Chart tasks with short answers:
···
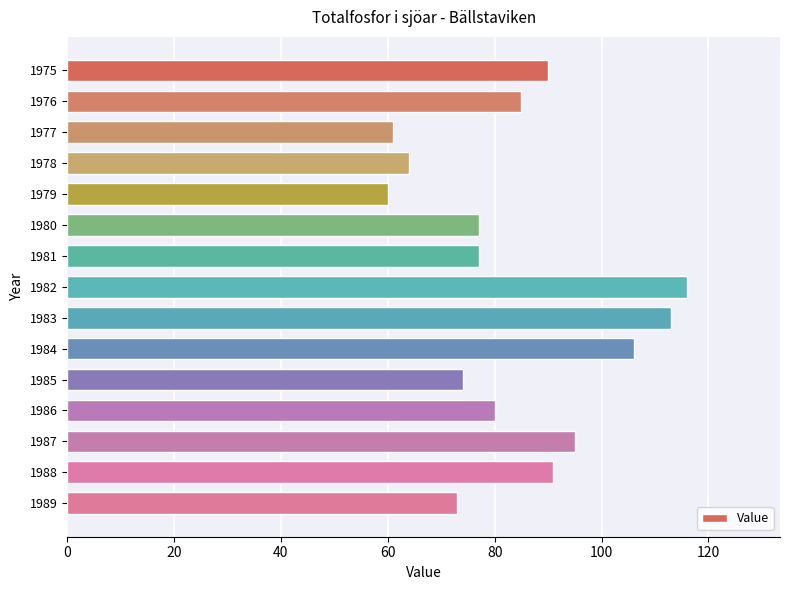

What is the value of the 4th bar from the top?

64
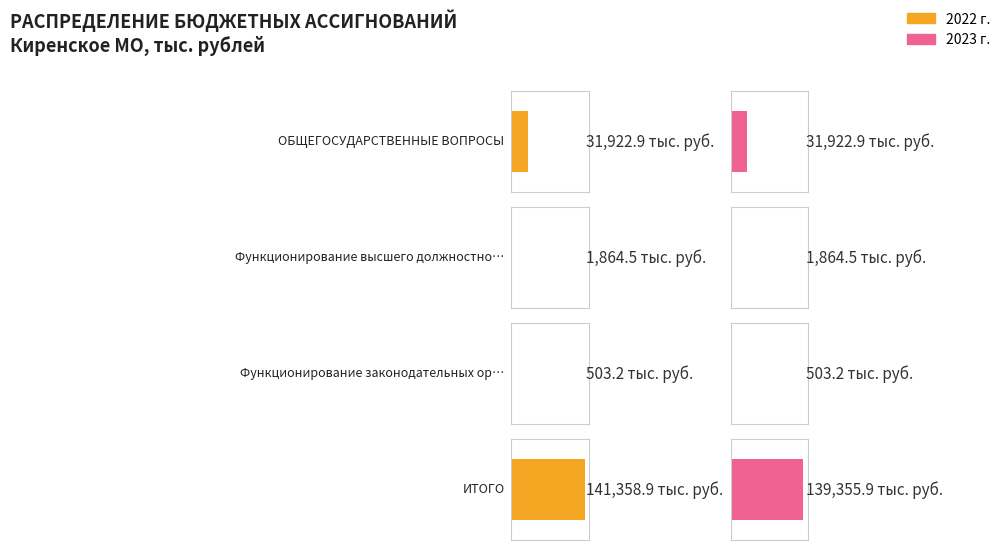

What is the total value across all series at Функционирование высшего должностного лица?

3729.0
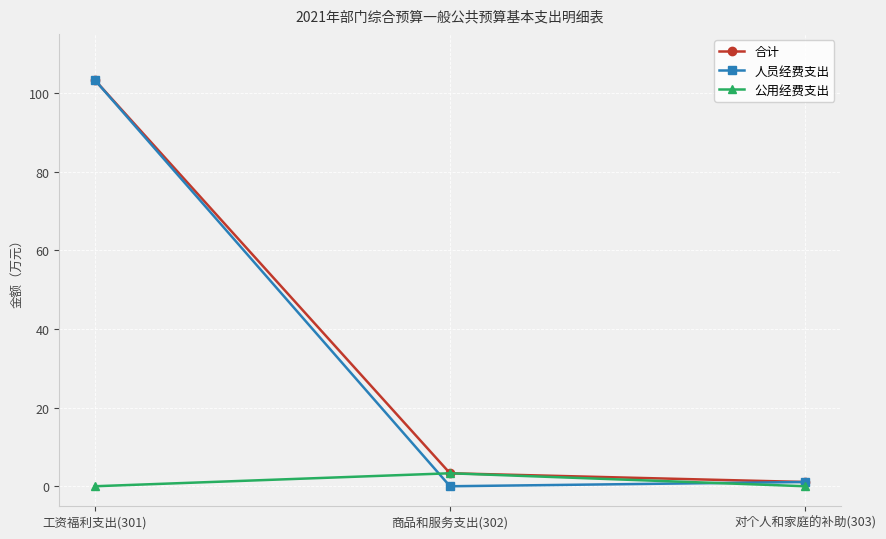

Reading left to right, list all the values displayed in this chart.

合计: 103.3	3.3	1.1
人员经费支出: 103.3	0.0	1.1
公用经费支出: 0.0	3.3	0.0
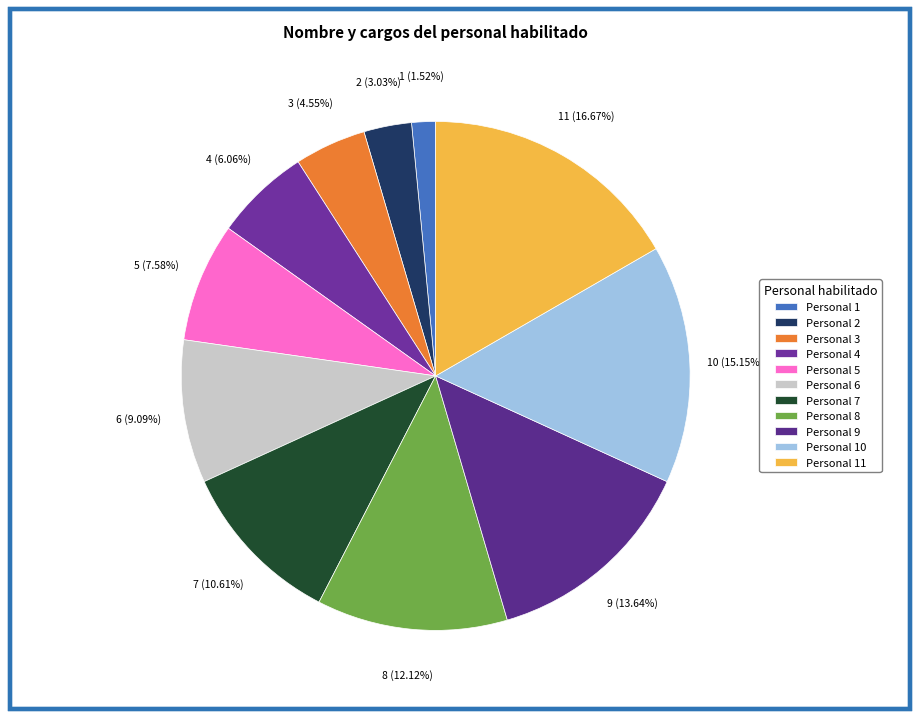

How many segments does this pie chart have?

11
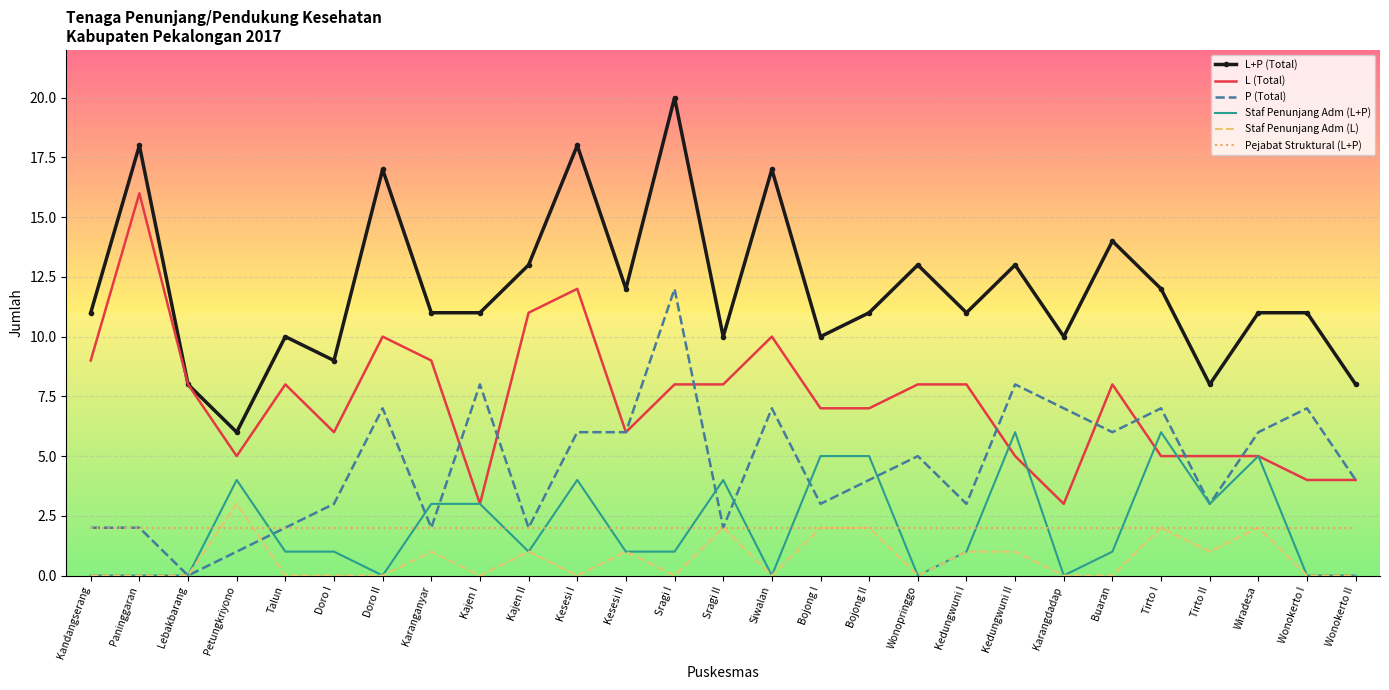

Reading right to left, what are all the values shown in this chart?

L+P (Total): Wonokerto II=8	Wonokerto I=11	Wiradesa=11	Tirto II=8	Tirto I=12	Buaran=14	Karangdadap=10	Kedungwuni II=13	Kedungwuni I=11	Wonopringgo=13	Bojong II=11	Bojong I=10	Siwalan=17	Sragi II=10	Sragi I=20	Kesesi II=12	Kesesi I=18	Kajen II=13	Kajen I=11	Karanganyar=11	Doro II=17	Doro I=9	Talun=10	Petungkriyono=6	Lebakbarang=8	Paninggaran=18	Kandangserang=11
L (Total): Wonokerto II=4	Wonokerto I=4	Wiradesa=5	Tirto II=5	Tirto I=5	Buaran=8	Karangdadap=3	Kedungwuni II=5	Kedungwuni I=8	Wonopringgo=8	Bojong II=7	Bojong I=7	Siwalan=10	Sragi II=8	Sragi I=8	Kesesi II=6	Kesesi I=12	Kajen II=11	Kajen I=3	Karanganyar=9	Doro II=10	Doro I=6	Talun=8	Petungkriyono=5	Lebakbarang=8	Paninggaran=16	Kandangserang=9
P (Total): Wonokerto II=4	Wonokerto I=7	Wiradesa=6	Tirto II=3	Tirto I=7	Buaran=6	Karangdadap=7	Kedungwuni II=8	Kedungwuni I=3	Wonopringgo=5	Bojong II=4	Bojong I=3	Siwalan=7	Sragi II=2	Sragi I=12	Kesesi II=6	Kesesi I=6	Kajen II=2	Kajen I=8	Karanganyar=2	Doro II=7	Doro I=3	Talun=2	Petungkriyono=1	Lebakbarang=0	Paninggaran=2	Kandangserang=2
Staf Penunjang Adm (L+P): Wonokerto II=0	Wonokerto I=0	Wiradesa=5	Tirto II=3	Tirto I=6	Buaran=1	Karangdadap=0	Kedungwuni II=6	Kedungwuni I=1	Wonopringgo=0	Bojong II=5	Bojong I=5	Siwalan=0	Sragi II=4	Sragi I=1	Kesesi II=1	Kesesi I=4	Kajen II=1	Kajen I=3	Karanganyar=3	Doro II=0	Doro I=1	Talun=1	Petungkriyono=4	Lebakbarang=0	Paninggaran=0	Kandangserang=0
Staf Penunjang Adm (L): Wonokerto II=0	Wonokerto I=0	Wiradesa=2	Tirto II=1	Tirto I=2	Buaran=0	Karangdadap=0	Kedungwuni II=1	Kedungwuni I=1	Wonopringgo=0	Bojong II=2	Bojong I=2	Siwalan=0	Sragi II=2	Sragi I=0	Kesesi II=1	Kesesi I=0	Kajen II=1	Kajen I=0	Karanganyar=1	Doro II=0	Doro I=0	Talun=0	Petungkriyono=3	Lebakbarang=0	Paninggaran=0	Kandangserang=0
Pejabat Struktural (L+P): Wonokerto II=2	Wonokerto I=2	Wiradesa=2	Tirto II=2	Tirto I=2	Buaran=2	Karangdadap=2	Kedungwuni II=2	Kedungwuni I=2	Wonopringgo=2	Bojong II=2	Bojong I=2	Siwalan=2	Sragi II=2	Sragi I=2	Kesesi II=2	Kesesi I=2	Kajen II=2	Kajen I=2	Karanganyar=2	Doro II=2	Doro I=2	Talun=2	Petungkriyono=2	Lebakbarang=2	Paninggaran=2	Kandangserang=2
···
Action item => Please arrange every line of the listing above as a numbered list, leaving out the blank lines and the pictures.

Response area =>
1. What is the value of the 4th bar from the top?
2. 64
3. What is the total value across all series at Функционирование высшего должностного лица?
4. 3729.0
5. Reading left to right, list all the values displayed in this chart.
6. 合计: 103.3	3.3	1.1
7. 人员经费支出: 103.3	0.0	1.1
8. 公用经费支出: 0.0	3.3	0.0
9. How many segments does this pie chart have?
10. 11
11. Reading right to left, what are all the values shown in this chart?
12. L+P (Total): Wonokerto II=8	Wonokerto I=11	Wiradesa=11	Tirto II=8	Tirto I=12	Buaran=14	Karangdadap=10	Kedungwuni II=13	Kedungwuni I=11	Wonopringgo=13	Bojong II=11	Bojong I=10	Siwalan=17	Sragi II=10	Sragi I=20	Kesesi II=12	Kesesi I=18	Kajen II=13	Kajen I=11	Karanganyar=11	Doro II=17	Doro I=9	Talun=10	Petungkriyono=6	Lebakbarang=8	Paninggaran=18	Kandangserang=11
13. L (Total): Wonokerto II=4	Wonokerto I=4	Wiradesa=5	Tirto II=5	Tirto I=5	Buaran=8	Karangdadap=3	Kedungwuni II=5	Kedungwuni I=8	Wonopringgo=8	Bojong II=7	Bojong I=7	Siwalan=10	Sragi II=8	Sragi I=8	Kesesi II=6	Kesesi I=12	Kajen II=11	Kajen I=3	Karanganyar=9	Doro II=10	Doro I=6	Talun=8	Petungkriyono=5	Lebakbarang=8	Paninggaran=16	Kandangserang=9
14. P (Total): Wonokerto II=4	Wonokerto I=7	Wiradesa=6	Tirto II=3	Tirto I=7	Buaran=6	Karangdadap=7	Kedungwuni II=8	Kedungwuni I=3	Wonopringgo=5	Bojong II=4	Bojong I=3	Siwalan=7	Sragi II=2	Sragi I=12	Kesesi II=6	Kesesi I=6	Kajen II=2	Kajen I=8	Karanganyar=2	Doro II=7	Doro I=3	Talun=2	Petungkriyono=1	Lebakbarang=0	Paninggaran=2	Kandangserang=2
15. Staf Penunjang Adm (L+P): Wonokerto II=0	Wonokerto I=0	Wiradesa=5	Tirto II=3	Tirto I=6	Buaran=1	Karangdadap=0	Kedungwuni II=6	Kedungwuni I=1	Wonopringgo=0	Bojong II=5	Bojong I=5	Siwalan=0	Sragi II=4	Sragi I=1	Kesesi II=1	Kesesi I=4	Kajen II=1	Kajen I=3	Karanganyar=3	Doro II=0	Doro I=1	Talun=1	Petungkriyono=4	Lebakbarang=0	Paninggaran=0	Kandangserang=0
16. Staf Penunjang Adm (L): Wonokerto II=0	Wonokerto I=0	Wiradesa=2	Tirto II=1	Tirto I=2	Buaran=0	Karangdadap=0	Kedungwuni II=1	Kedungwuni I=1	Wonopringgo=0	Bojong II=2	Bojong I=2	Siwalan=0	Sragi II=2	Sragi I=0	Kesesi II=1	Kesesi I=0	Kajen II=1	Kajen I=0	Karanganyar=1	Doro II=0	Doro I=0	Talun=0	Petungkriyono=3	Lebakbarang=0	Paninggaran=0	Kandangserang=0
17. Pejabat Struktural (L+P): Wonokerto II=2	Wonokerto I=2	Wiradesa=2	Tirto II=2	Tirto I=2	Buaran=2	Karangdadap=2	Kedungwuni II=2	Kedungwuni I=2	Wonopringgo=2	Bojong II=2	Bojong I=2	Siwalan=2	Sragi II=2	Sragi I=2	Kesesi II=2	Kesesi I=2	Kajen II=2	Kajen I=2	Karanganyar=2	Doro II=2	Doro I=2	Talun=2	Petungkriyono=2	Lebakbarang=2	Paninggaran=2	Kandangserang=2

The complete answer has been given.